De specerij was kostbaar, en zou dat ook gedurende de Middeleeuwen blijven. In de 16e eeuw kwam de kruidnagelhandel in handen van de Portugezen, die het Arabische monopolie omzeilden met de ontdekking van de Molukken in 1512. Lissabon en Antwerpen werden al gauw de nieuwe centra van de kruidnagelhandel. Erg lang konden de Portugezen het monopolie niet vast houden, in 1621 veroverden de Hollanders met hun VOC de eilandengroep en verwierven daarmee de Portugese handel.
Om de zojuist verworven monopoliepositie te verdedigen, stelden de Hollanders, beter gezegd de Verenigde OostIndische Compagnie, want het was een onderneming, de doodstraf in op de export van kruidnagelbomen. Dat was nog bescheiden ten opzichte van handelswijze van de VOC op de Banda-eilanden, waar de hele bevolking door de VOC werd uitgemoord om het geheim van de nootmuskaat veilig te stellen.
De Hollanders kozen in het geval van de kruidnagel voor concentratie. De kruidnagelproductie werd beperkt tot de eilanden Ambon, Haruku, Dapasrua en Nusa Laut op de Midden-Molukken. Daarbuiten werden alle kruidnagelbomen gerooid. De bewoners dienden alle kruidnagelen aan hen te leveren. Zij ontvingen daarvoor - vanzelfsprekend - een fractie van de opbrengst.

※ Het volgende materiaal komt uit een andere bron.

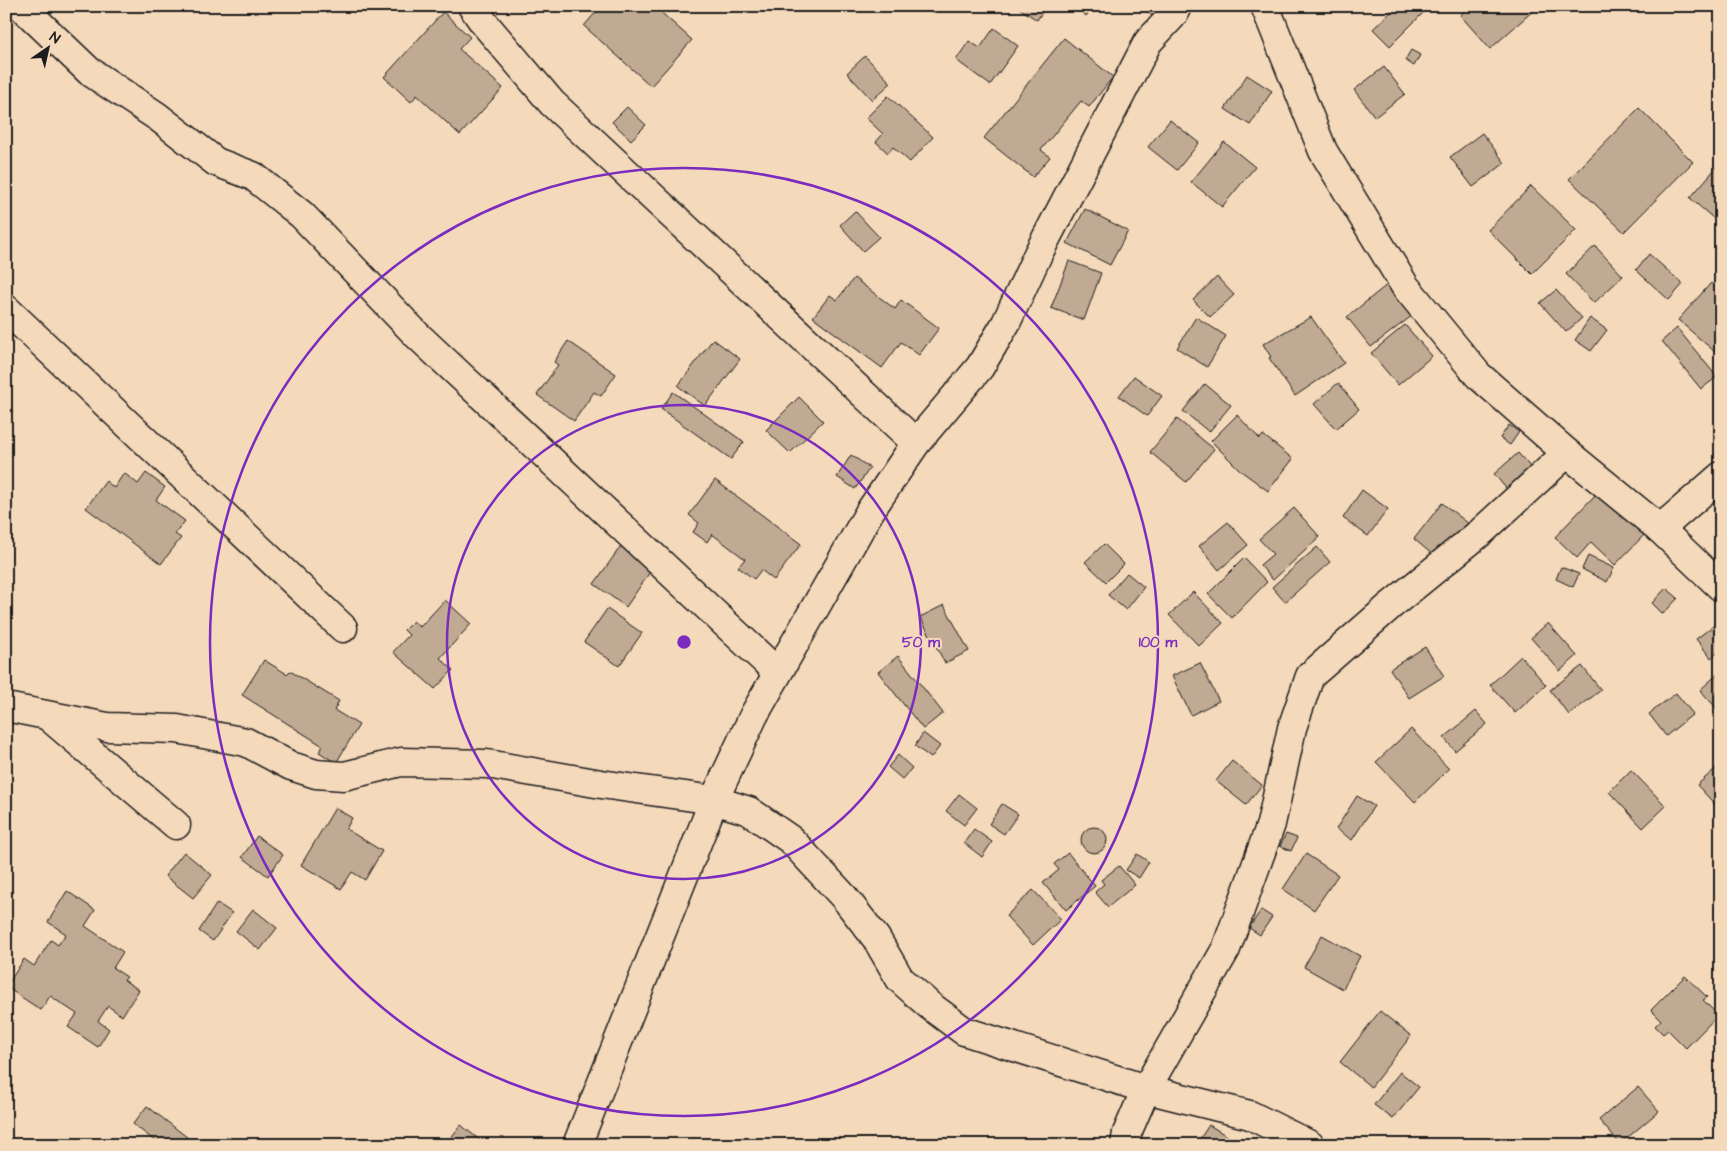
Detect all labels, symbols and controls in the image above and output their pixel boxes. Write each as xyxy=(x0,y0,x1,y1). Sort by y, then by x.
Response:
north arrow xyxy=(22,22,72,72)
text: N xyxy=(45,27,64,49)
text: 50 m xyxy=(902,632,940,653)
text: 100 m xyxy=(1139,632,1178,653)
centre of rings xyxy=(675,633,693,651)

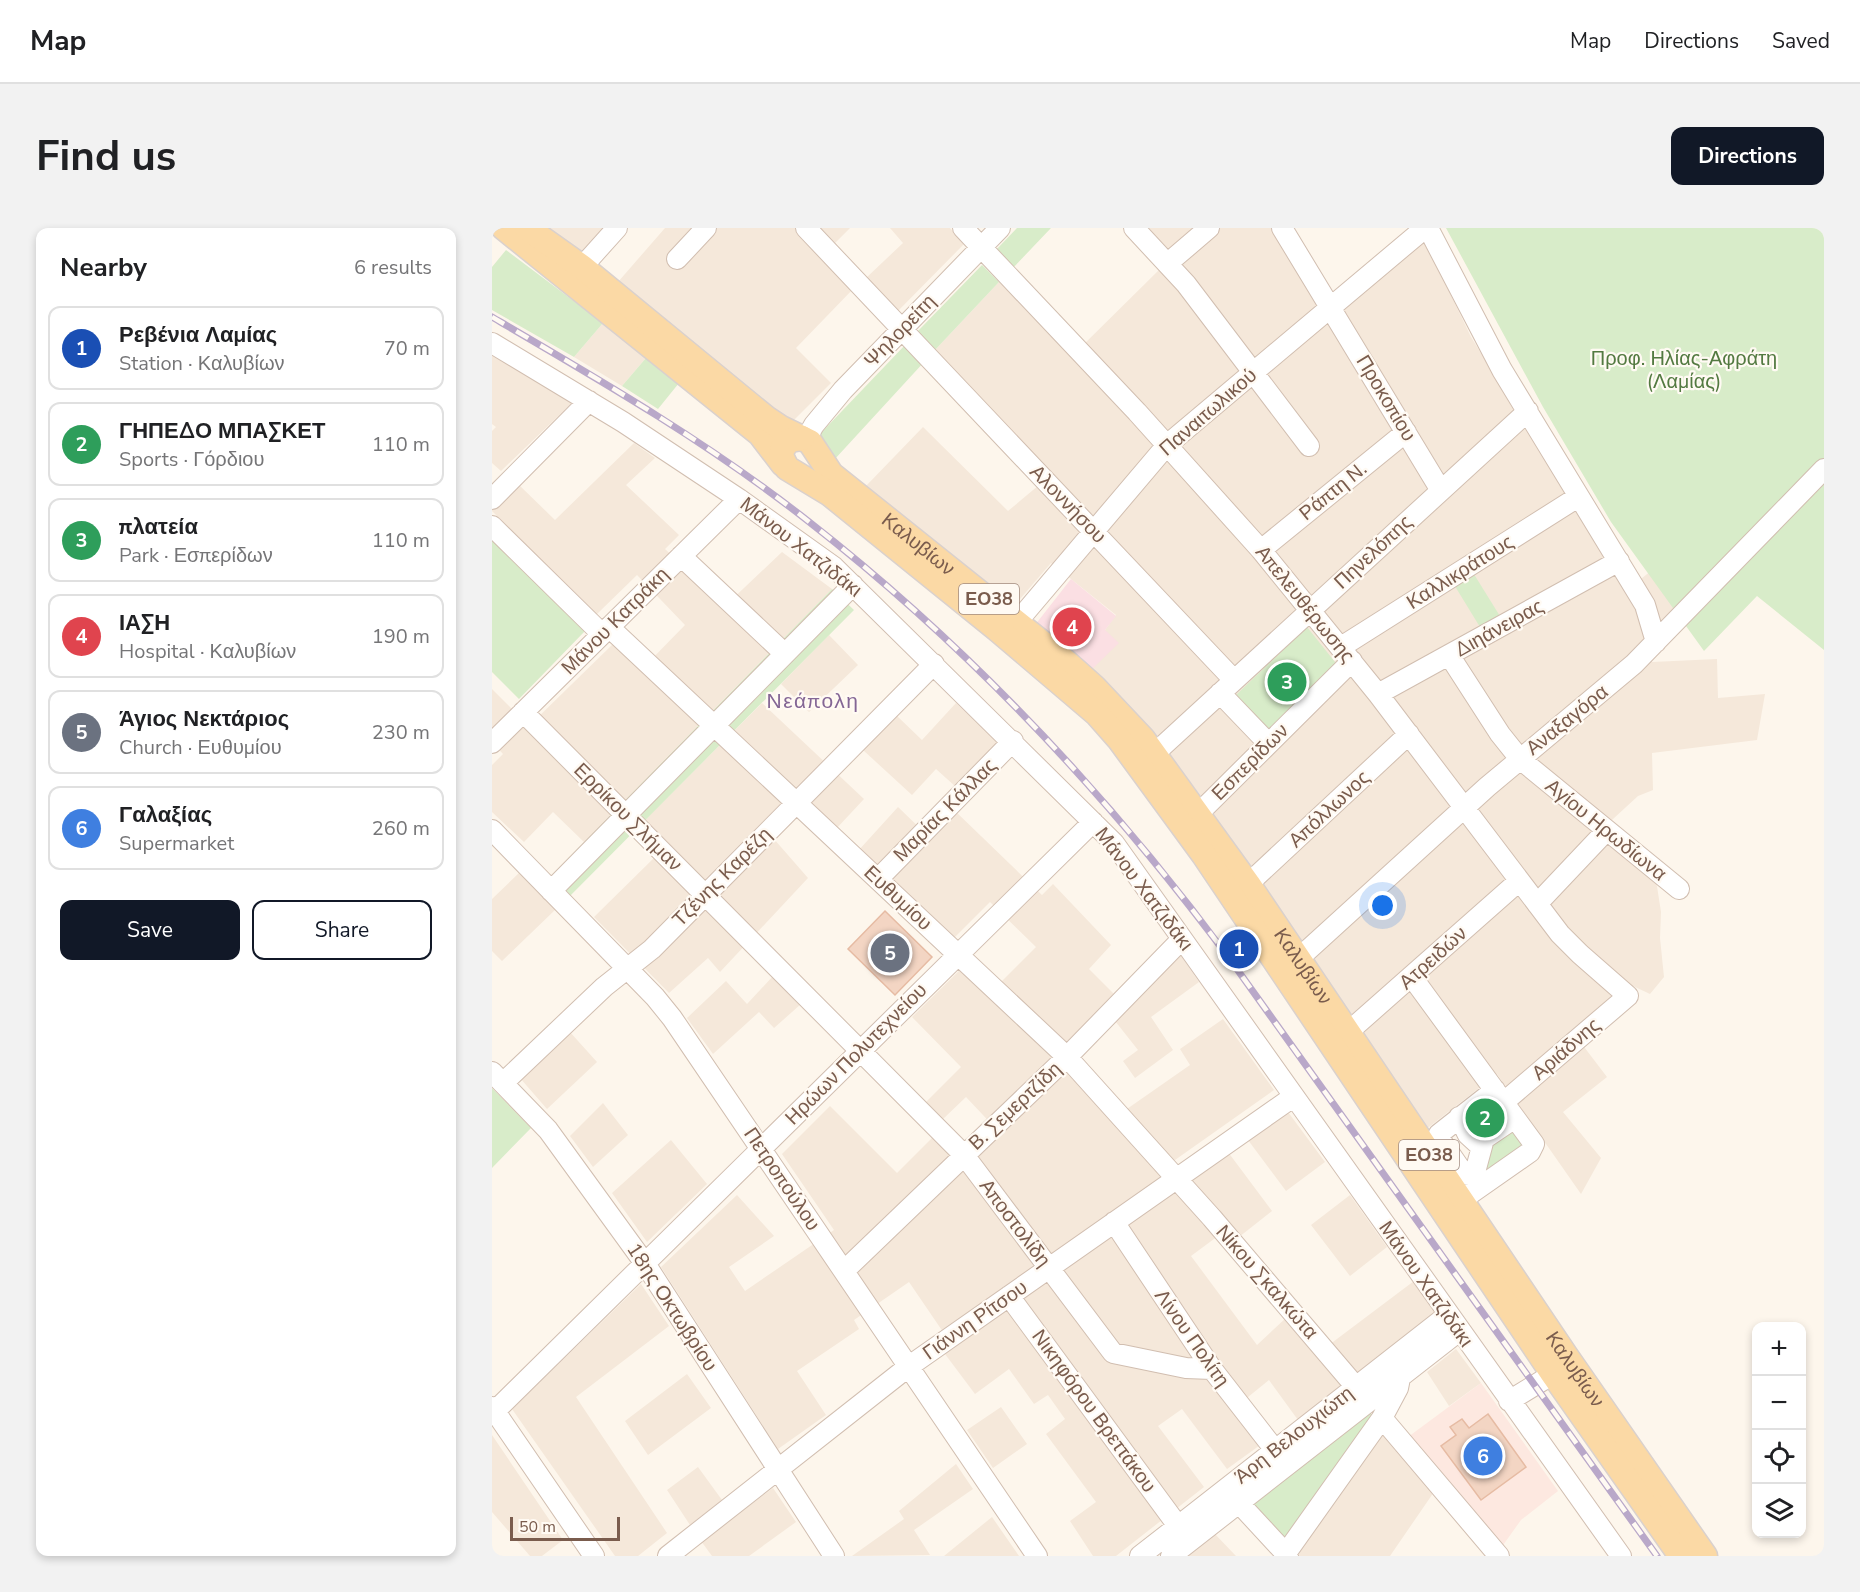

Het Hollandse monopolie werd doorbroken door een Fransman, Pierre Poivron. Hij slaagde er in 1770 in jonge kruidnagelbomen te bemachtigen en plantte deze op de eilanden Mauritius en Rénion. Van daar uit werden ze aan het begin van de negentiende eeuw in Zanzibar, Pembu en India geïntroduceerd.
Indonesië is met bijna 100.000 ton kruidnagel per jaar, de veruit grootste producent van kruidnagel. Echter het land consumeert zelf 90% van alle kruidnagel, waardoor slechts 10.000 voor de export beschikbaar is, in dezelfde orde van grootte als wat nr 2 exporteur Madagaskar produceert. Liefst 80.000 ton is bestemd voor de productie van kretek. De meeste plantages in Indonesië bevinden zich overigens niet op de Molukken, maar op Sulawesi en Java.
Het woord kruidnagel is een combinatie van het woord kruid en nagel, nagel vanwege de vormverwantschap met een gesmede spijker. Ook de woorden clove en calvo zijn te herleiden op deze vormverwantschap, via het Oud-Franse woord clou, dat spijker betekent. In de 16e eeuw kwamen hier woorden 'kruydnaghel' en 'groffelnaghel' naast elkaar voor, de laatste afgeleid van het Middeleeuwse 'gheroffelsnaghel', afgeleid van het Latijn cariophylum, dat ook ten grondslag ligt aan het Franse girofle.
Op een inventarisatielijst in het Boek der Pausen, Liber pontificalis, uit de 9e eeuw komt het woord cariofylum voor, in de betekenis van kruidnagels, die werden gebruikt als betaalmiddel, net als peper. Caryophyllus, het enkelvoud is afgeleid van het Griekse woord căryon, gecombineerd met phyllus, dat blad betekent, en komt ook voor in De botanische naam van de tuinanjer, waarvan de geur aan kruidnagel doet denken en die - inderdaad - eugenol bevat.
De meest gecontreerde vorm van kruidnagel, kruidnagelolie, wordt weliswaar als smaakmaker gebruikt, maar is niet bestemd voor consumptie. Blijf daar van af !
De kruidnagel is één van de rijkste bronnen van fenolische verbindingen (categorie anti-oxidanten) zoals eugenol, eugenyl-acetaat en galluszuur, dat ook in sumac, piment(blad), zwarte thee en rode wijn voor komt. Daarnaast bevatten kruidnagels flavonoïden, ook een anti-oxidant, in de vorm van kamferol.
Het ontstekingsremmend effect van kruidnagel is een gegeven, geen fabel. Kruidnagels zijn door de eeuwen heen gebruikt tegen kiespijn en ontstekingen in de mond, en zo een slechte adem te bestrijden. In de tandheelkunde kent eugenol nog altijd verscheidene toepassingen.
In Indonesië maakt(e) men sigaretten met een mengsel van nootmuskaat, komijn en kruidnagel in bananenblad gerold.
Nootmuskaatsigaretten zijn er nog altijd zeer populair, bedacht en gefabriceerd in Kudus, op Java.